Mikhail Ramendik <mr at ramendik.ru> writes:

> I understand these particular problems may get fixed. But Finale's very
> concept, as a primarily note editing-and-typesetting tool with some sort
> of WYSIWYG, is umnatched on Linux; for both NoteEdit and RoseGarden,
> this sort of use is not the main idea of the author, and this leads to
> all sorts of missing features. 

This is weird, but most people I know hate Finale's WYSIWYG solution
(although they still use it).  Typesetting a score for performance (3
instruments and a computer part in a somewhat graphic notation) and
extracting parts for musicians was a major pain, I recall.  Finale was
only good for doing quick music theory assignments and typesetting
examples in papers.  A lot of tweaking and juggling with various
levels of dialog boxes was necessary to get half-decent looking
score.  

Someone mentioned some big publishing companies here (in this thread)
but I doubt they actually use finale for final scores.  Apparently
Score is still widely used in the music publishing business.

Sibelius is even worse.  Quick and dirty lead-sheets are ok in Sib.
The best piece of notation software I have seen was NoteHeads Igor
Engraver.  However, the development stopped a few years ago and at
that point it was terribly slow and needed at least 256MB RAM!  It was
written mostly in Lisp and did decent typesetting (although Lilypond's
default output beats it) and had 'intelligent' playback, which was
quite nice.  It played dynamics, articulations and such.  If you want
a wysiwyg score editor bug noteheads.  But i wish you godspeed as they
have been very unresponsive in the past 2 years or so, I wouldn't be
surprised if they're out of business by now.  I know some users moved
to lilypond, too.

> The success of TeX for formula editing came, I think, from the fact that
> TeX somehow matches the way a scientist *thinks* about a formula. But
> IMHO, neither Lilypond nor any other alphabetic editor can approach the
> way a musician thinks about score! And that's why this won't work.

I found text editing much quicker than wysiwyg.  Aforementioned Igor
had a great input tools that worked very well with keyboard only and
it was the quickest entry of all WYSIWYG editors I've seen (if you
ignore the garbage collection happening once in a while and sometimes
for several minutes...  bad design, I guess).  With lilypond's text
you can get quite fast to where you want to get.

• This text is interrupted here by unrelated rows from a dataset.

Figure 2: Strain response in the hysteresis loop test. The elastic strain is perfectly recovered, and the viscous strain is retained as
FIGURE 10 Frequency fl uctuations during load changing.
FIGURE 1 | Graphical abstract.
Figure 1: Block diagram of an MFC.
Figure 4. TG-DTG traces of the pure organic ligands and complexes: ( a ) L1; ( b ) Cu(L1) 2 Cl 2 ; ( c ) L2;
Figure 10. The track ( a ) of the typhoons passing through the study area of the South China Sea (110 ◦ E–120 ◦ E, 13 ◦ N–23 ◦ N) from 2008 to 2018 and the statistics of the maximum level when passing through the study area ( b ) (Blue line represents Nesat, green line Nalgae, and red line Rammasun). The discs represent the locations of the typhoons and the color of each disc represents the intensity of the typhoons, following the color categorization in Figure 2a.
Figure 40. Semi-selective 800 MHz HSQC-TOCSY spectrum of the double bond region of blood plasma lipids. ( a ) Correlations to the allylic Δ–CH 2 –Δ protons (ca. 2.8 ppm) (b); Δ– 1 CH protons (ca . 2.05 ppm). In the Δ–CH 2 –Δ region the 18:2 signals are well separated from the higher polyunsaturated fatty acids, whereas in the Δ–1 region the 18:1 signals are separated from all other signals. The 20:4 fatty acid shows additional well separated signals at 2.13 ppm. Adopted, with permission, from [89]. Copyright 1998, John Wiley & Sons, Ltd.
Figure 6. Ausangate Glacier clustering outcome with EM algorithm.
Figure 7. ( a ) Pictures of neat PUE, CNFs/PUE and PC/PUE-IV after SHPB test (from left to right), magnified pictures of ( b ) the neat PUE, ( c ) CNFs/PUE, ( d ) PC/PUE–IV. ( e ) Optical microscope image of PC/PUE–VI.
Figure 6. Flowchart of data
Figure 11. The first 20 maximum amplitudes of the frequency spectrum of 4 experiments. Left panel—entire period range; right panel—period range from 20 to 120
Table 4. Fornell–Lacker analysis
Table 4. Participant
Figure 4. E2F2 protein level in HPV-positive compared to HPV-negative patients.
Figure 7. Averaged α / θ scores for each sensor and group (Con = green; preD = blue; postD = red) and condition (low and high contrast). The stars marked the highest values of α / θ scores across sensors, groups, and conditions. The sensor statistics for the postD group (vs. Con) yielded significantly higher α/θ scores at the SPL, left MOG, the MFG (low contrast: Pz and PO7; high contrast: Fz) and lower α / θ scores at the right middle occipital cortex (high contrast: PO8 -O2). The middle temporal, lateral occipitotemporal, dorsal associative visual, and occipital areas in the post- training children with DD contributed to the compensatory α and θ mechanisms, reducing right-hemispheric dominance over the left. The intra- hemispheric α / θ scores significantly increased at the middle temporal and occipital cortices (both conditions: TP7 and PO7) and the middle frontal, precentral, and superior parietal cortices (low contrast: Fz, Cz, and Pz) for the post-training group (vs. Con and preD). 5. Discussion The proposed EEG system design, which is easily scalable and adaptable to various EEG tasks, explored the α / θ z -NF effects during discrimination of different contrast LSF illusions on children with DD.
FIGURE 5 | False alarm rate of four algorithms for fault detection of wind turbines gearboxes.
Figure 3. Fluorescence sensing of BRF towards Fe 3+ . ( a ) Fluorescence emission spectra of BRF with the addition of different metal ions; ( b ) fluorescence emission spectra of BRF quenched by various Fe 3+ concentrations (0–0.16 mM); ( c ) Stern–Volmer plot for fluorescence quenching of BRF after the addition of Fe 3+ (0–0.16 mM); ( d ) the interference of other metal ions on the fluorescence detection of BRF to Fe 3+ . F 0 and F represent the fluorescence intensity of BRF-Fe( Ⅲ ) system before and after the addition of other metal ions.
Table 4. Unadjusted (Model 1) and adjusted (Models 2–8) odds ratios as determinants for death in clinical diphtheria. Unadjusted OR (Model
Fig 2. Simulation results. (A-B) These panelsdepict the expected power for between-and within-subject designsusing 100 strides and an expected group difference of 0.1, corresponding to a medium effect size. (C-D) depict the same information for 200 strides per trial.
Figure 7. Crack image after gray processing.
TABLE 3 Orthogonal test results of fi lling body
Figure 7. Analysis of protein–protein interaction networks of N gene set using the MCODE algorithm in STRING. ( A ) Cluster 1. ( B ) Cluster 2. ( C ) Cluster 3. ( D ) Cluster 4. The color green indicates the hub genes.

Different musicians think about score in different ways.  Those who
play from scores need in fact a good visual layout and such, but those
who write the scores work in different ways.  Of course, some need
WYSIWYG but that's probably only because that's they have been used to
be doing for years of computer score making.  A lot of people do
scetches on paper anyways, before entering it into the computer.

Point & click is the worst way of entering & tweaking scores.